- **Direction 1**
In the duck call forum thread, what wood is the call's blank made of?
- **Direction 2**
Continue the duck call forum thread by writing the reply that follows its last header.

- **Document excerpt**
———

# First duck call.dyed box elder.



## bearmanric (May 2, 2013)

Here is my first duck call very happy. I stabilized the blank it is Ruby red dyed box elder. With a clear echo double reed insert. Took a few attempts like this barrel. I leave for Provo utah next sunday. Going to turn calls for Craftsupplys super wedsday then the Utah woodturning symposium. Going to be turning calls with the callparts i helped Darril Nish of craftsupply to start selling. Very excited things are going great for me. Rick

http://img.Rule #2/albums/v68/bearmanric/calls2002-54_zps82c1e428.jpg
http://img.Rule #2/albums/v68/bearmanric/calls2003-43_zpsac676a74.jpg


----------



## SENC (May 2, 2013)

———

- **Raw data**

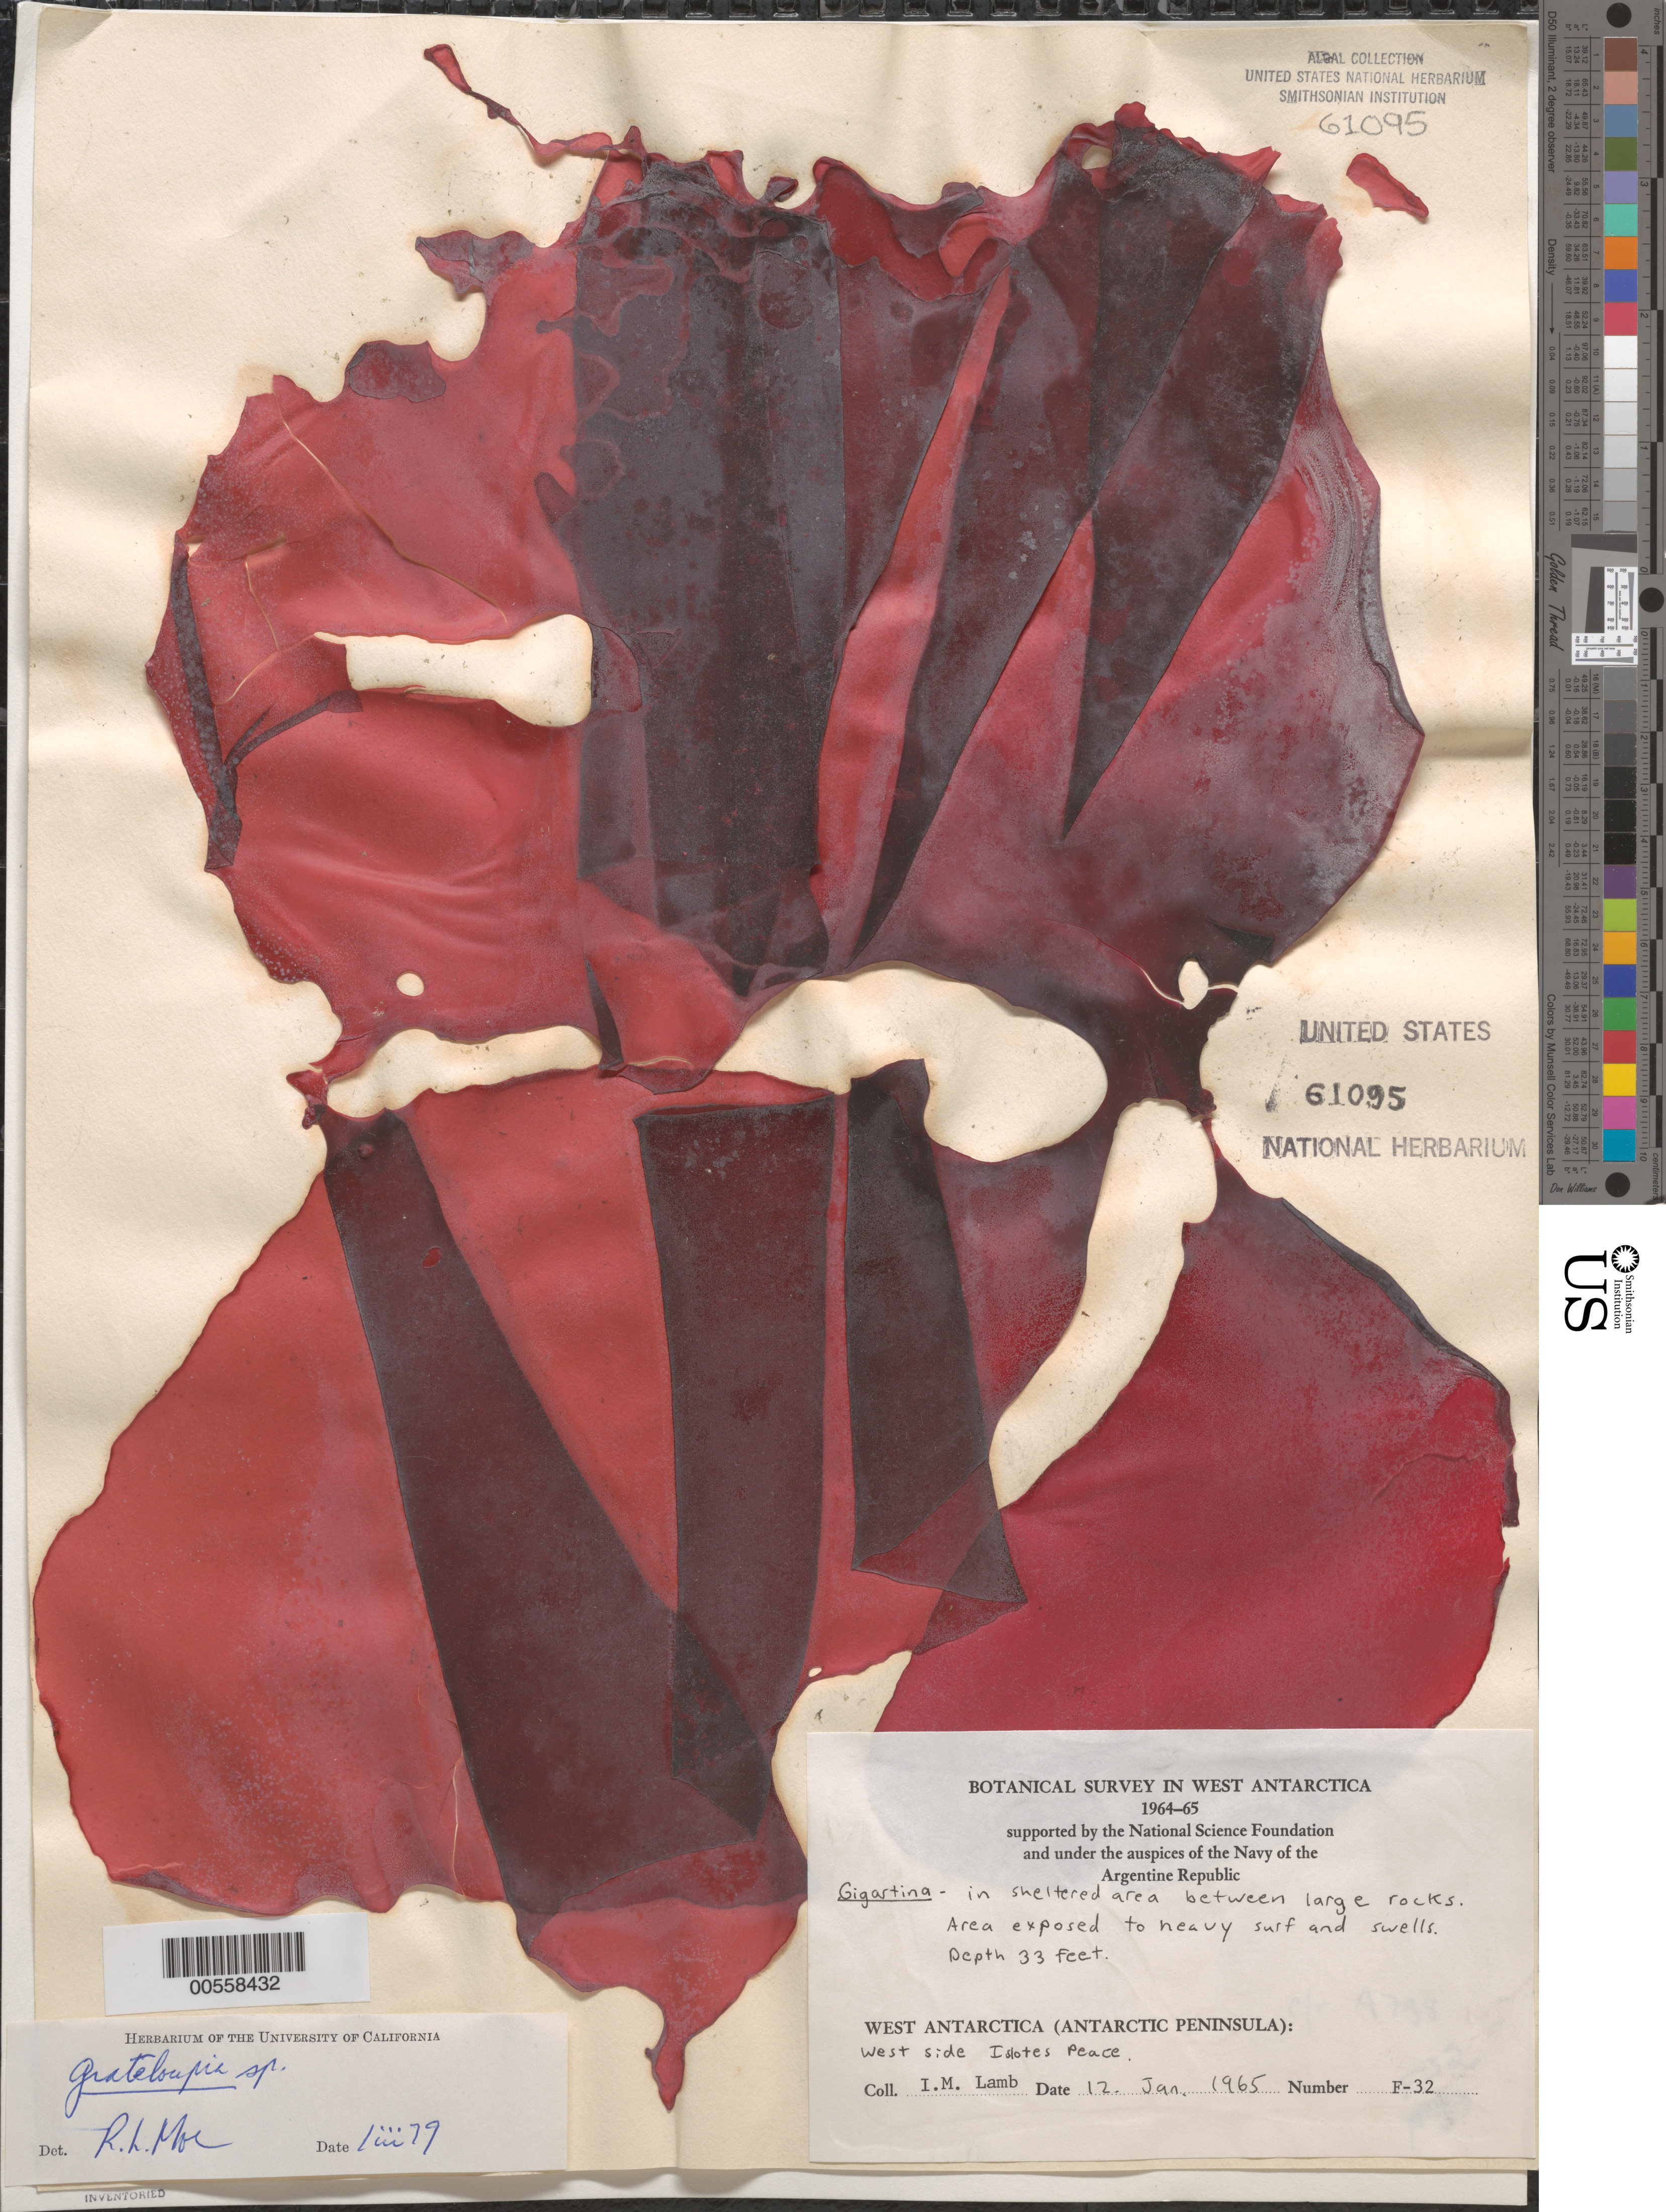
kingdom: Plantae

———

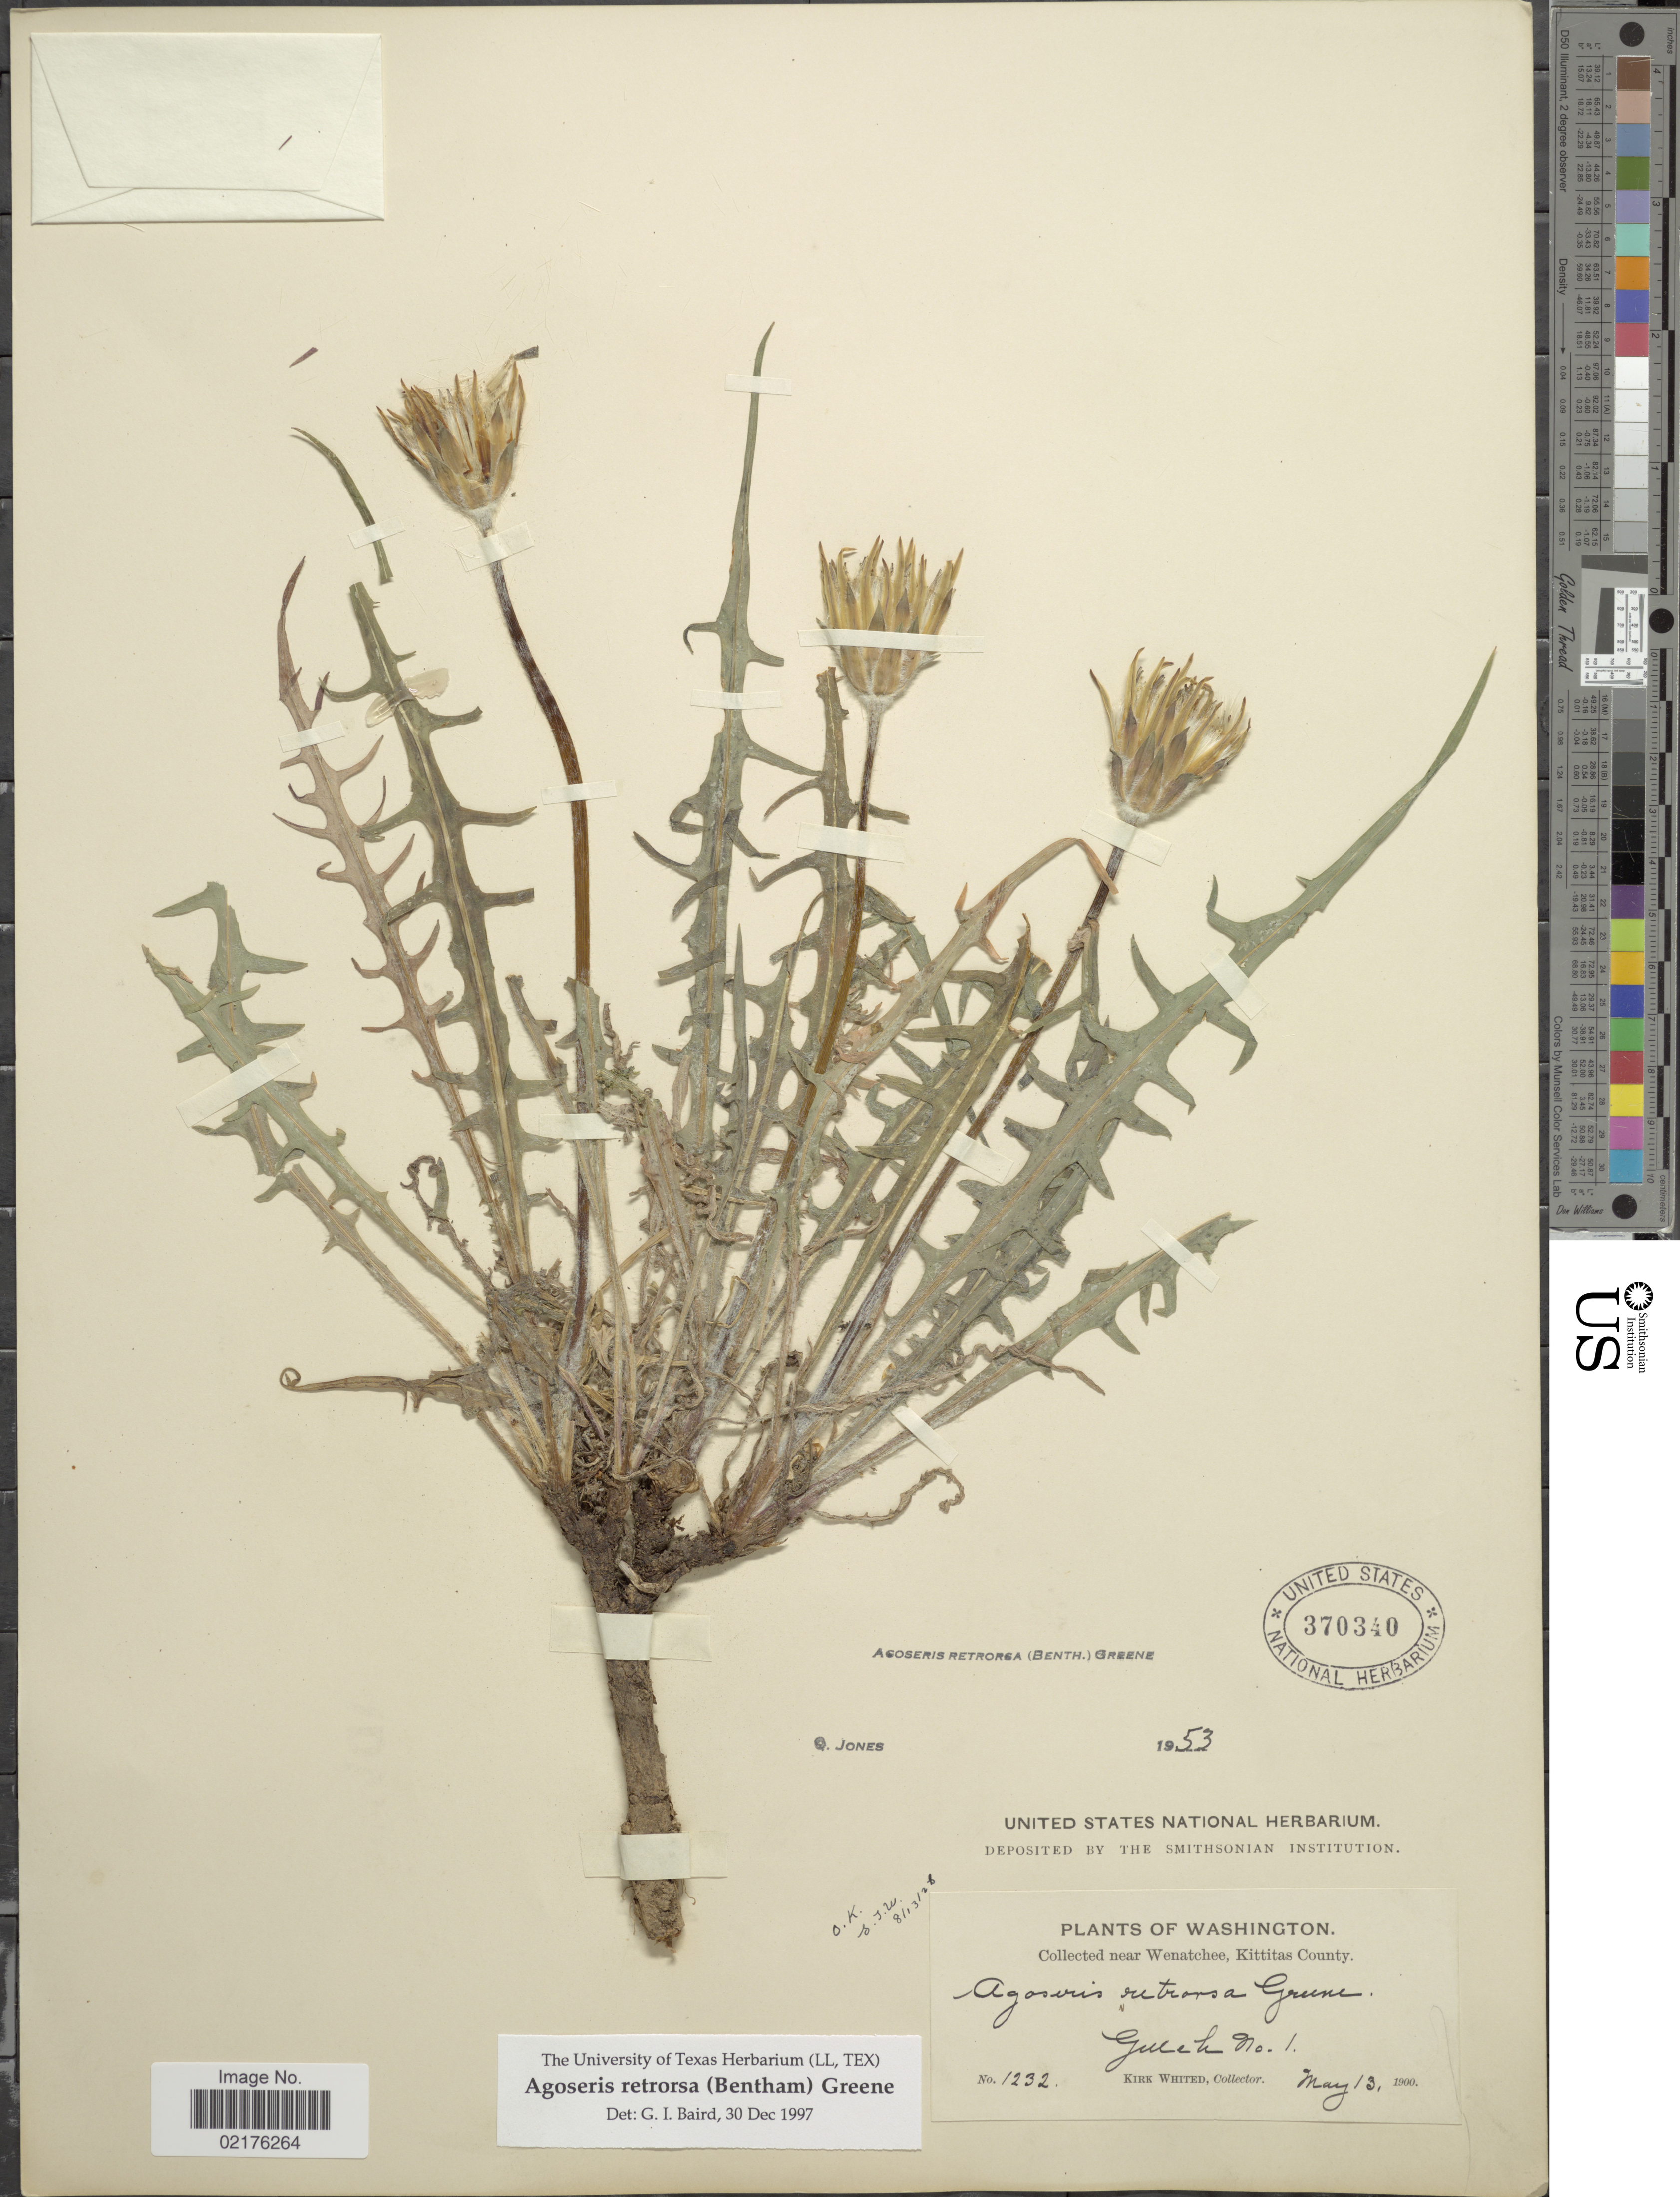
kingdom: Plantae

———

- **Task result 1**
Ruby red dyed box elder.

- **Task result 2**
Very unique! Nice job, I like it a lot. Henry


----------



## bearmanric (May 2, 2013)

Going to try a fatter one today and a band.Like this one for sound.. Been a predator Callmaker for so long it might show in my calls. This is a style I like. Rick

Reactions: Like 1


----------



## davduckman2010 (May 2, 2013)

very nice call ric now your talking my stuff i see a future trade a comin  duck


----------



## bearmanric (May 2, 2013)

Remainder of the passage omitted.